4. Threat of Cyber Hack
The same cannot be true for exchanges, despite the fact that cryptocurrencies in and of themselves are not particularly risky. The vast majority of exchanges are known to operate their user ID correctly by keeping the information of their customers’ wallets.
This is the case for the most of the exchanges. This information is stolen by the hackers and this helps them to gain access to quite a few accounts. It is possible for these hackers to steal cash quickly from such accounts after gaining access.
Incidentally, several exchanges such as Mt Gox and Bitfinex have already been hacked recently and Bitcoin worth a lot of money has been stolen. Even though the majority of the exchanges are quite secure right now, one cannot rule out the possibility of further hacks in the future.
5. Lack of any Refund Policy
In case cash is dispatched to encourage wallet address accidentally or if the concerned parties happen to be at odds, it will not be possible for the sender to claim the currency back.
This can be used by many individuals to cheat others of their cash. One might simply be formed for any particular transaction for which no service or products wherever received since there will be no refunds.
Incidentally, BitlQ will be the app to go for in case you like to trade in Bitcoin or any other cryptocurrency. You will get more details regarding this app.
6. Tax Issues
It is a fact that the concept of cryptocurrency is comparatively new and there are nevertheless some doubts regarding how the money obtained from these investments ought to be taxed.

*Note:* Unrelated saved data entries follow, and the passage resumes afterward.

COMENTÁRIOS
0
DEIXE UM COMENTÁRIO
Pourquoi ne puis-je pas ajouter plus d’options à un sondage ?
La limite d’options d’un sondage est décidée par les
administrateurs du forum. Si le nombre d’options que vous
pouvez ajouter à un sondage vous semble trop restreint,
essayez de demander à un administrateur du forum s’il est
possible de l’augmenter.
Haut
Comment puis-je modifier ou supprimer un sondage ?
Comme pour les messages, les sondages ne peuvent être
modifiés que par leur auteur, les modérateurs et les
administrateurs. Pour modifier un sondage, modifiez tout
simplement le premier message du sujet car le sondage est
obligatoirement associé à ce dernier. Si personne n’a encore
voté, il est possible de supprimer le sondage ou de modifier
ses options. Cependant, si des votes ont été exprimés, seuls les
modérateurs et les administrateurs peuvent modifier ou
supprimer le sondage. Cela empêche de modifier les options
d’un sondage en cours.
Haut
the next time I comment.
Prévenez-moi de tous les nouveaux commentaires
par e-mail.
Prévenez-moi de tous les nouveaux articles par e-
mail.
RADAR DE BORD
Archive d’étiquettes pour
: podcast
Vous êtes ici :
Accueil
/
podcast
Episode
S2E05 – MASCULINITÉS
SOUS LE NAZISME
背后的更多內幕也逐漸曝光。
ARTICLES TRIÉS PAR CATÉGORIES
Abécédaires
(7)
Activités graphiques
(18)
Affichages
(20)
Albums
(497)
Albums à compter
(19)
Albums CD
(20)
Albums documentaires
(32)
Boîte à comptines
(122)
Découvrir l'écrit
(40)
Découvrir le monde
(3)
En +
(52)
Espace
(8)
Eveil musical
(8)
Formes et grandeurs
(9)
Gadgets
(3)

Due to the haziness of the relevant legislation, the tax codes of the vast majority of the world’s nations do not make provision for the collection of profits subject to taxation derived from the use of cryptocurrencies. Although this mention hasn’t been done clearly, it will be imperative for the investors to pay taxes on the income mentioned by them.
Conclusion
Several investors made an attempt to stay away from paying taxes since the authorities don’t have a solid mechanism for figuring out the precise income resulting from digital currencies. They have often encountered trouble in the past with the tax authorities.
Also read: Traders of Cryptocurrency: Pioneers or Risk-Takers?